Zoeken

Roofs 2018-04-03 Waar is de polder gebleven?

Column

Wij (Nieman-Kettlitz) behandelen jaarlijks zo’n 150 à 200 geschillen en schades, gerelateerd aan gevels en daken. Zo’n 10% daarvan betreft arbitrage, rechtszaken en zaken behandeld door de geschillencommissie. Een constante factor, maar wel één die steeds meer tijd in beslag begint te nemen. Waar vroeger regelmatig het compromis werd gevonden – door de arbiter of rechter werden partijen daarvoor de gang op gestuurd – blijkt dat steeds moeizamer en moeilijker te worden. Het eigen gelijk blijkt meer en meer een compromis in de weg te staan, waardoor procedures voortduren en voortduren. ‘Das mooi verdiend’, zou je kunnen zeggen als adviseur. Maar het heeft ook iets frustrerends en deprimerends.

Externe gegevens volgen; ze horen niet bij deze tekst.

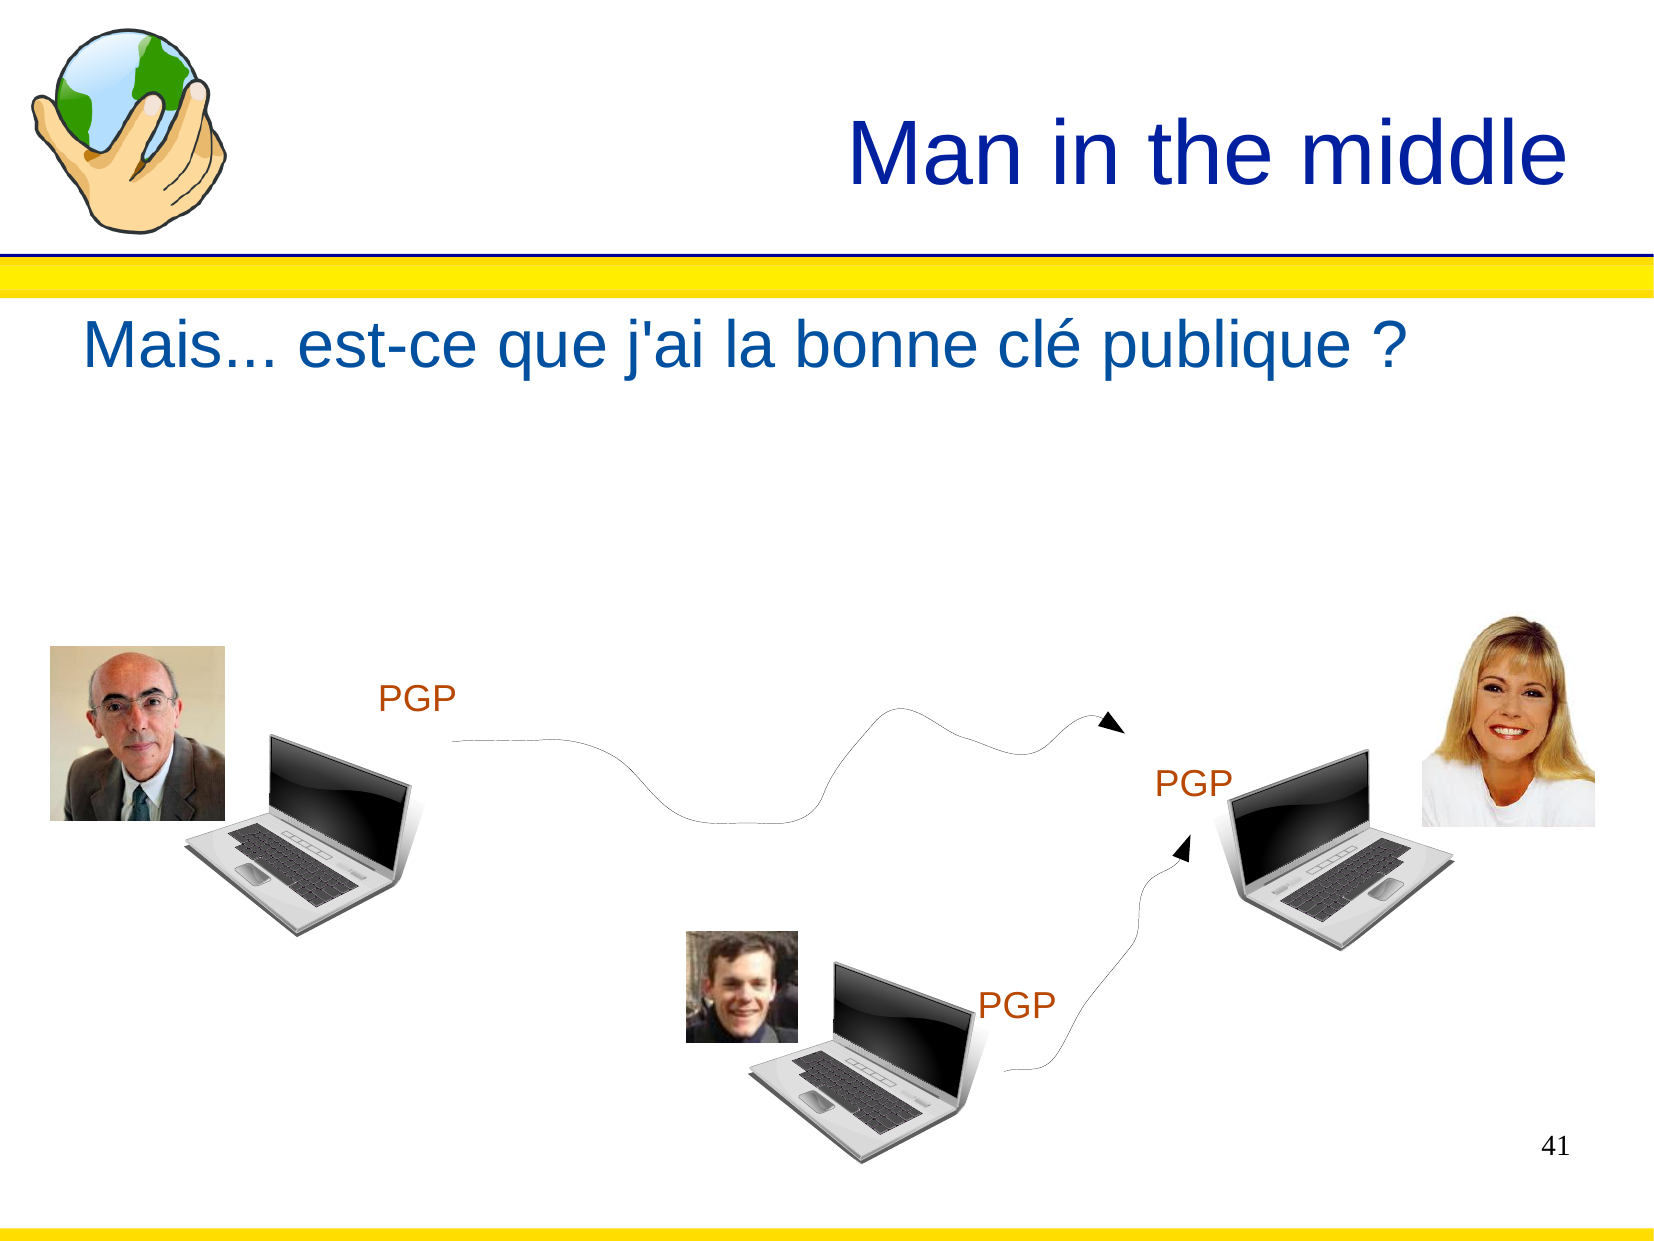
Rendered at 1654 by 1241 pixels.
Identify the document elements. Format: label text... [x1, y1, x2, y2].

text_box PGP [996, 976, 1072, 1034]
text_box PGP [363, 670, 473, 728]
picture [686, 931, 996, 1170]
title Man in the middle [372, 49, 1571, 257]
text_box PGP [1139, 755, 1207, 813]
picture [1207, 611, 1595, 957]
picture [11, 14, 246, 248]
list Mais... est-ce que j'ai la bonne clé publique ? [82, 307, 1571, 1126]
picture [50, 646, 432, 942]
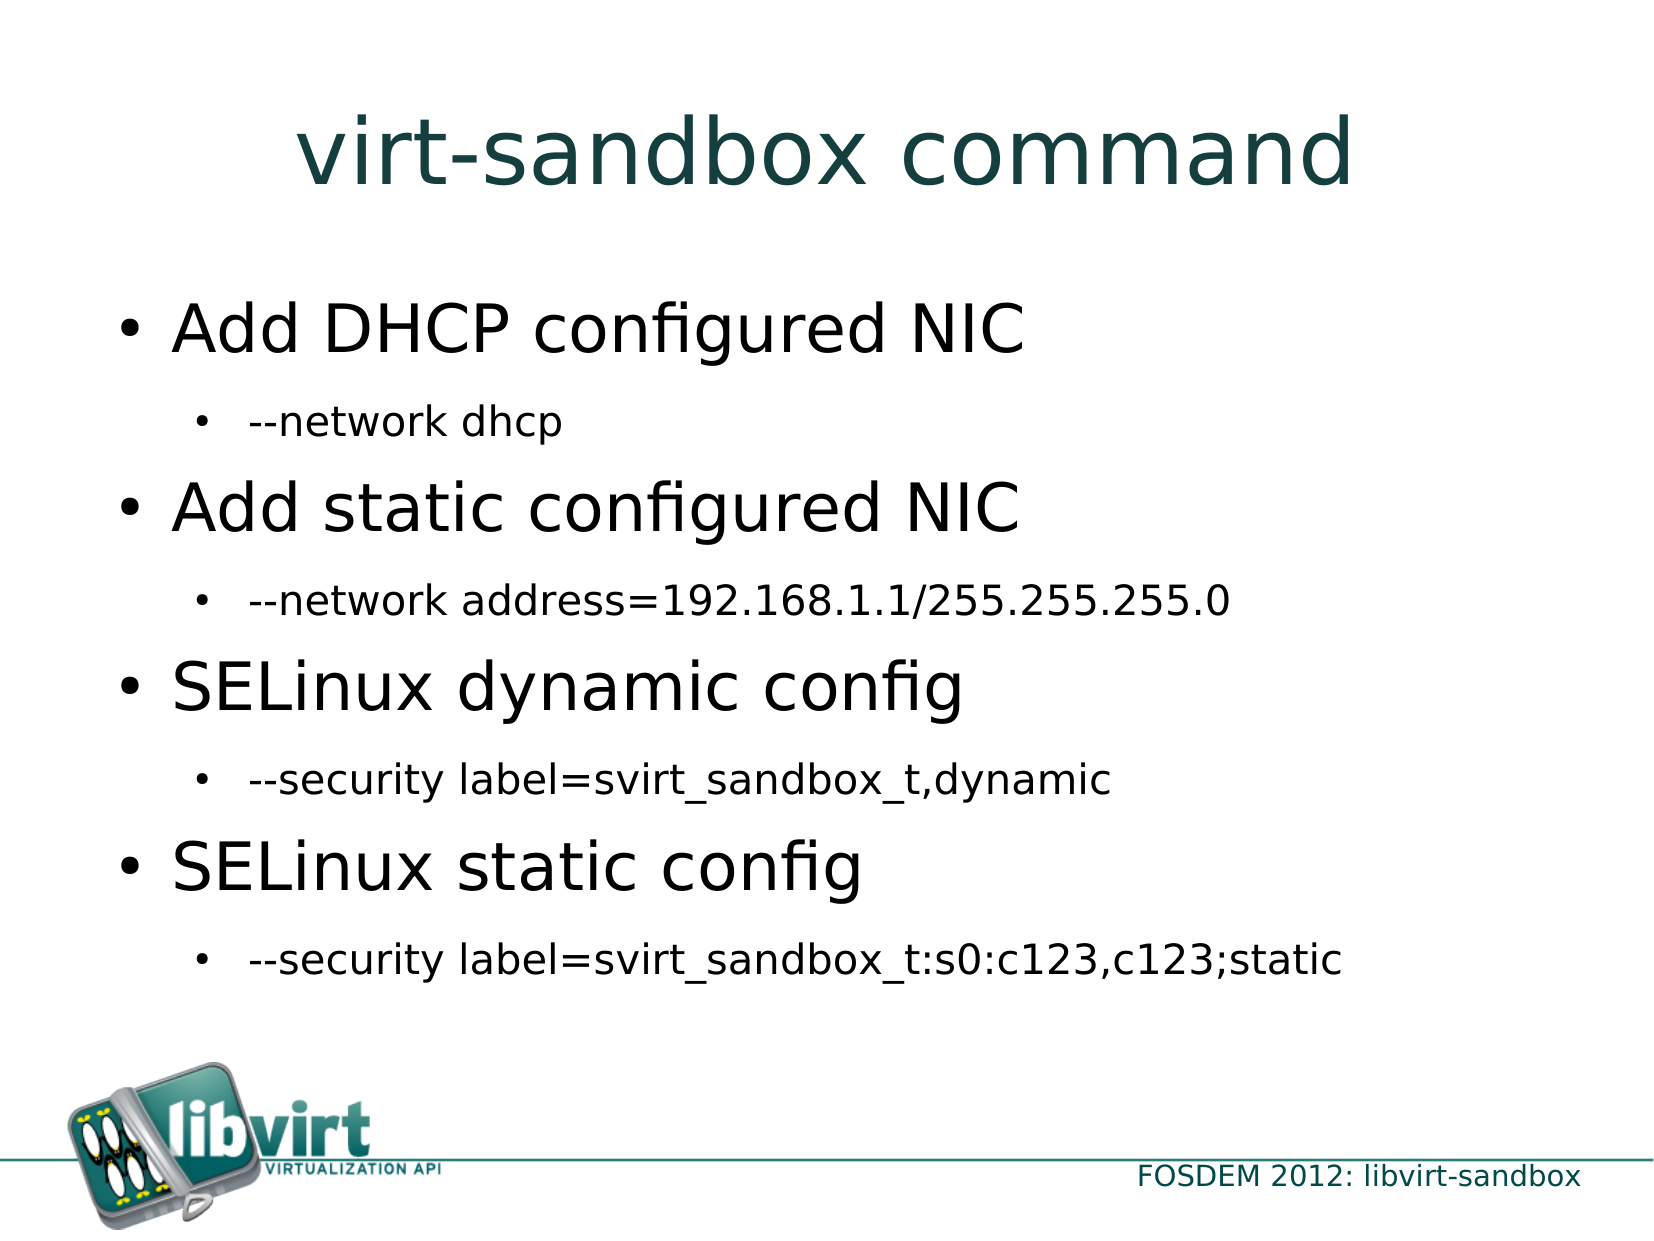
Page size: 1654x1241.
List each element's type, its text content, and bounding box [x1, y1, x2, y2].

text_box FOSDEM 2012: libvirt-sandbox [1122, 1151, 1654, 1211]
title virt-sandbox command [82, 49, 1571, 257]
picture [0, 1062, 1654, 1230]
list Add DHCP configured NIC --network dhcp Add static configured NIC --network address=192.168.1.1/255.255.255.0 SELinux dynamic config --security label=svirt_sandbox_t,dynamic SELinux static config --security label=svirt_sandbox_t:s0:c123,c123;static [82, 290, 1571, 1062]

Wat is de achtergrond van deze ontwikkeling? Deels dat de bedragen almaar groter worden. Schikken als het over een bedrag van € 50.000,- gaat, is heel iets anders dan schikken bij een bedrag van € 500.000,-. Je kunt ook denken aan het overwaaien van de Angelsaksische mentaliteit. Maar dikwijls lijkt juist de rede zoek en de emotie de bovenhand te voeren. Menselijk natuurlijk, maar niet altijd even handig.

Recentelijk was ik als deskundige namens een onderaan­nemer betrokken bij een geschil met een leverancier over de kwaliteit van het geleverde product in relatie tot de betreffende toepassing. Bij de rechter werd de leverancier in het gelijk gesteld, waarna, na hoger beroep van de onderaannemer, de zaak voor het Hof kwam. De betreffende rechter stelde voor te schikken; schade voor beiden: € 90.000,-. De leverancier, of beter gezegd zijn advocaat, weigerde dit voorstel en gaf aan door te willen procederen. Vele proces- en rentekosten later werd dit keer de leverancier in het ongelijk gesteld. Schade voor deze: afgerond €400.000,-.

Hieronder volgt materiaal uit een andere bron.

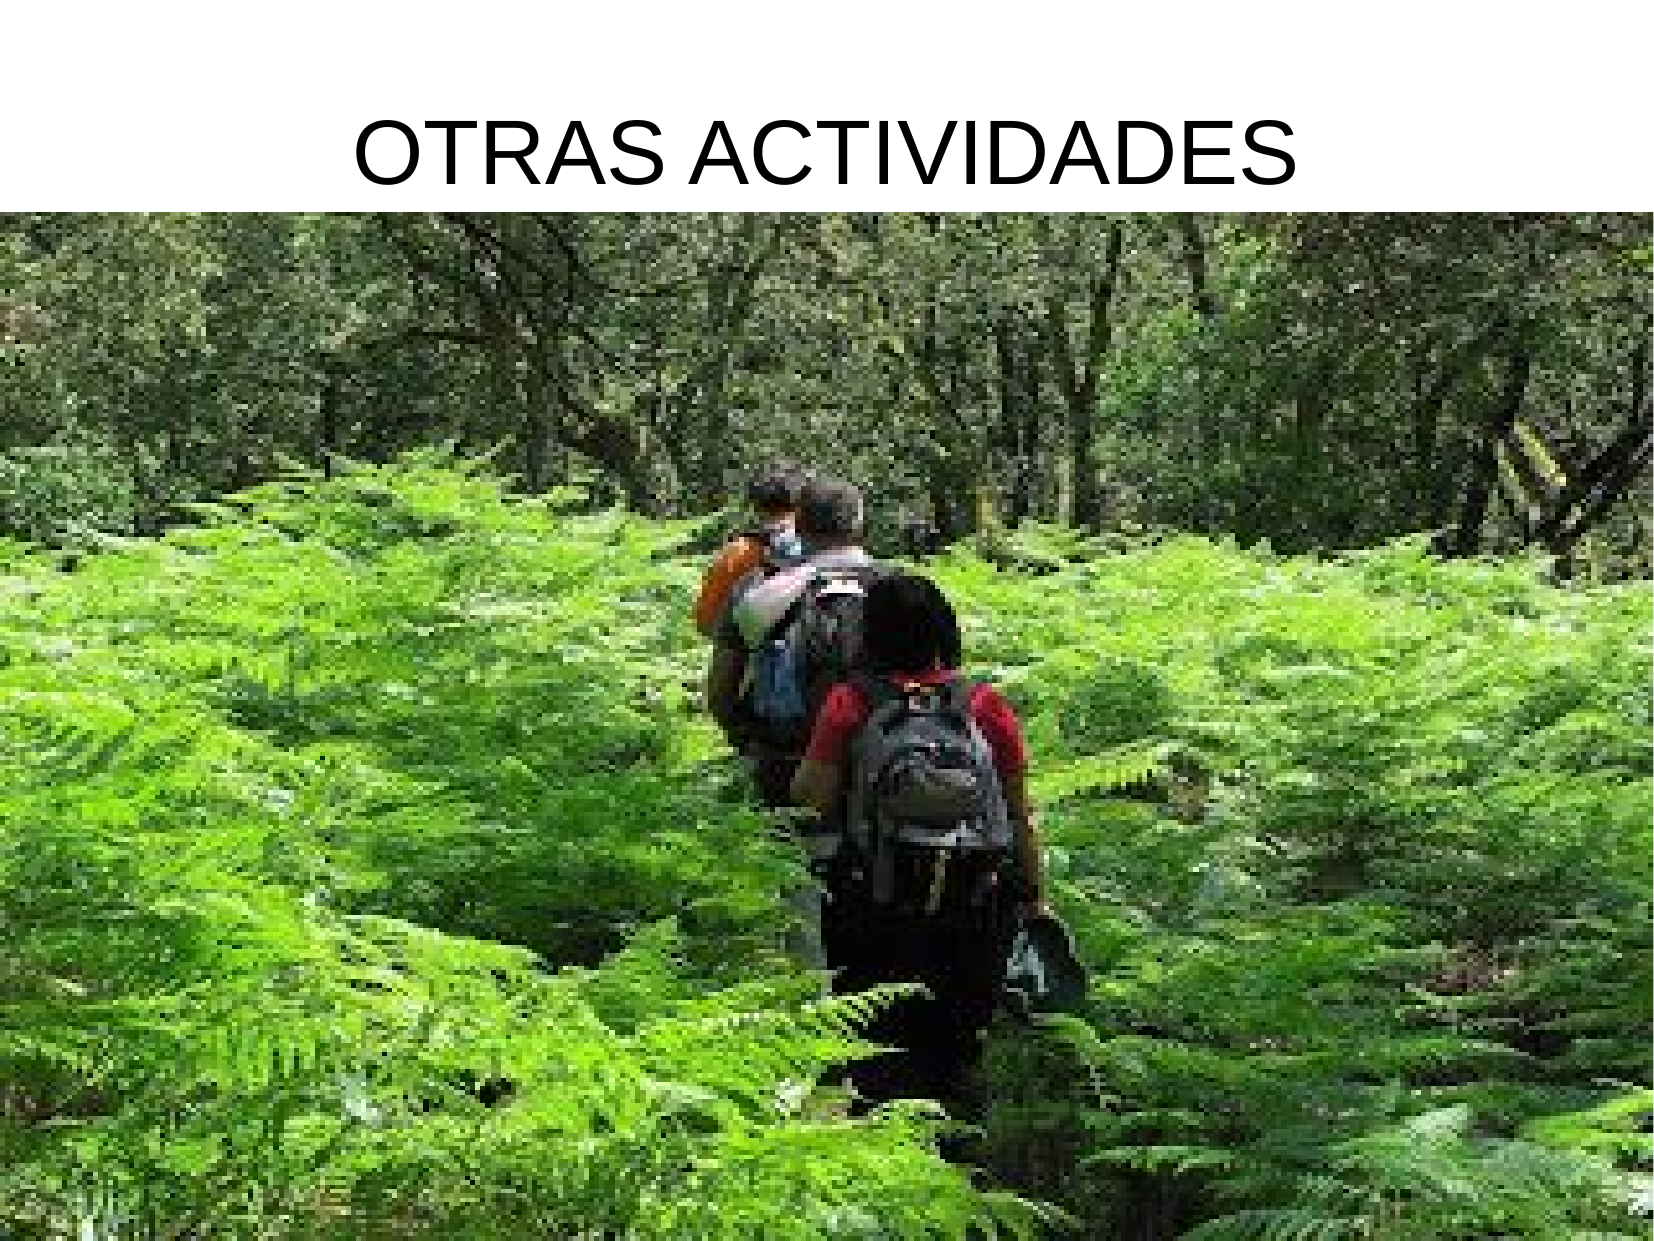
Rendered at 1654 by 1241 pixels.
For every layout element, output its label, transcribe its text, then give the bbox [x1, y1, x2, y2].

title OTRAS ACTIVIDADES [82, 49, 1571, 212]
picture [0, 212, 1654, 1241]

De leverancier had zijn les nog niet geleerd, of werd verkeerd geadviseerd, en ging in cassatie bij de Hoge Raad. Wederom vele proces- en rentekosten later bevestigde de rechters van de Hoge Raad het vonnis van het Hof. De kosten voor de leverancier waren inmiddels opgelopen tot € 700.000,-! Bijna 8x het bedrag waarvoor hij had kunnen schikken. Waar is de logica (nog afgezien van de gerede/ terechte twijfels over de kwaliteit van de geleverde materialen)?

Hier stopt overigens het verhaal nog niet. Eén maand voor het vonnis veranderde de leverancier snel de naam van zijn bedrijf en richtte een nieuw bedrijf op met de oude, alom bekende naam. Vervolgens liet deze het oude bedrijf na de uitspraak van de Hoge Raad klappen. Voor de buitenwereld ging er een bedrijf met een onbekende naam failliet en leek het alom bekende bedrijf ongestoord door te gaan met zijn leveringen.

Slim? Denk het niet. Omdat dit aanwijsbaar een voorop gezet plan was, worden nu beide bestuurders persoonlijk ieder voor € 350.000,- aangesproken. Nogmaals: waar is de logica? Wat is de prijs van koste wat het kost je gelijk willen halen?